▶ [What is being asked] Among the entries below, the lines from the one with "ม่านปรับแสง" up to and including the one with "E2294B300 มอเตอร์คอยล์เย็น สำหรับแอร์มิตซู" are to be restated exactly, without pictures.

(Extracted page text data)
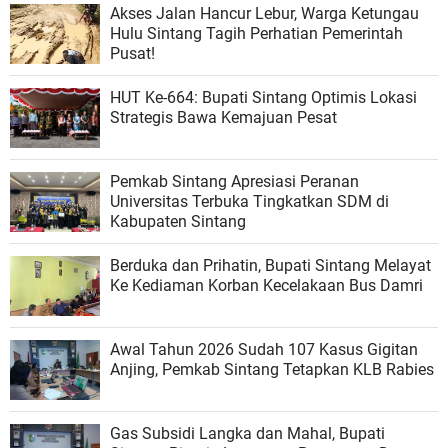
Akses Jalan Hancur Lebur, Warga Ketungau
Hulu Sintang Tagih Perhatian Pemerintah
Pusat!
HUT Ke-664: Bupati Sintang Optimis Lokasi
Strategis Bawa Kemajuan Pesat
Pemkab Sintang Apresiasi Peranan
Universitas Terbuka Tingkatkan SDM di
Kabupaten Sintang
Berduka dan Prihatin, Bupati Sintang Melayat
Ke Kediaman Korban Kecelakaan Bus Damri
Awal Tahun 2026 Sudah 107 Kasus Gigitan
Anjing, Pemkab Sintang Tetapkan KLB Rabies
Gas Subsidi Langka dan Mahal, Bupati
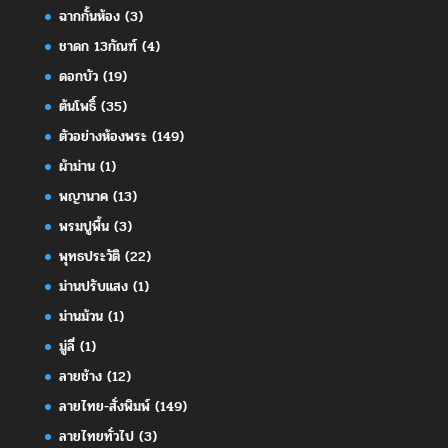
ฉากกั้นห้อง
(3)
ชาดก 13กัณฑ์
(4)
ดอกบัว
(19)
ต้นโพธิ์
(35)
ตัวอย่างห้องพระ
(149)
ผ้าม่าน
(1)
พญานาค
(13)
พรมปูพื้น
(3)
พุทธประวัติ
(22)
ม่านปรับแสง
(1)
ม่านม้วน
(1)
มู่ลี่
(1)
ลายช้าง
(12)
ลายไทย-สั่งพิมพ์
(149)
ลายไทยทั่วไป
(3)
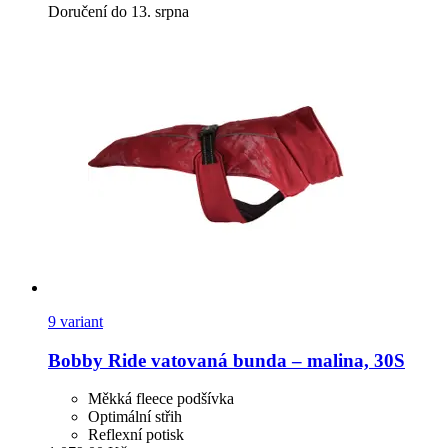
Doručení do 13. srpna
9 variant
Bobby
Ride vatovaná bunda – malina, 30S
Měkká fleece podšívka
Optimální střih
Reflexní potisk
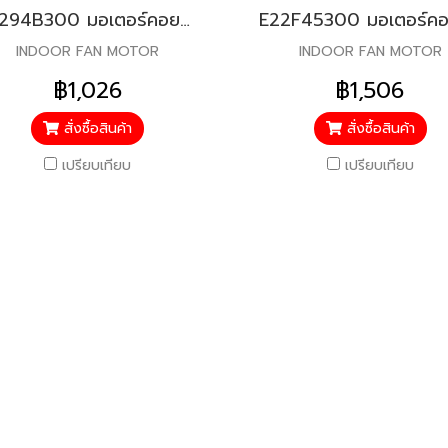
E2294B300 มอเตอร์คอยล์เย็น สำหรับแอร์มิตซู รุ่น MSY-KP,JP09,13,15,18
INDOOR FAN MOTOR
INDOOR FAN MOTOR
฿1,026
฿1,506
สั่งซื้อสินค้า
สั่งซื้อสินค้า
เปรียบเทียบ
เปรียบเทียบ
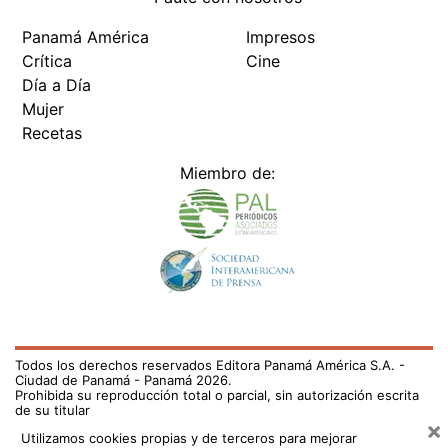
Panamá América
Impresos
Crítica
Cine
Día a Día
Mujer
Recetas
Miembro de:
Todos los derechos reservados Editora Panamá América S.A. -
Ciudad de Panamá - Panamá 2026.
Prohibida su reproducción total o parcial, sin autorización escrita
de su titular
×
Utilizamos cookies propias y de terceros para mejorar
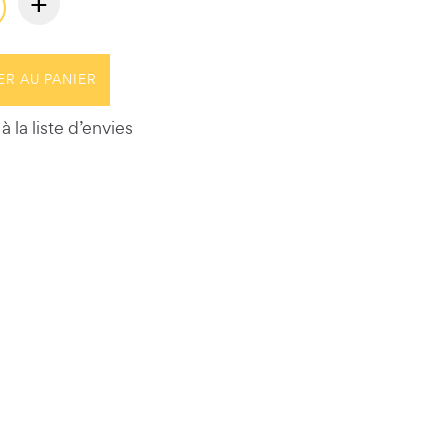
+
ER AU PANIER
à la liste d’envies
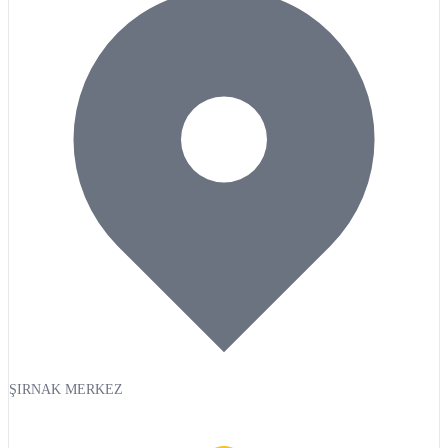
ŞIRNAK MERKEZ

▶ [Result of this task]
ม่านปรับแสง
(1)
ม่านม้วน
(1)
มู่ลี่
(1)
ลายช้าง
(12)
ลายไทย-สั่งพิมพ์
(149)
ลายไทยทั่วไป
(3)
Doručení do 13. srpna
9 variant
Bobby
Ride vatovaná bunda – malina, 30S
Měkká fleece podšívka
Optimální střih
Reflexní potisk
E2294B300 มอเตอร์คอยล์เย็น สำหรับแอร์มิตซู รุ่น MSY-KP,JP09,13,15,18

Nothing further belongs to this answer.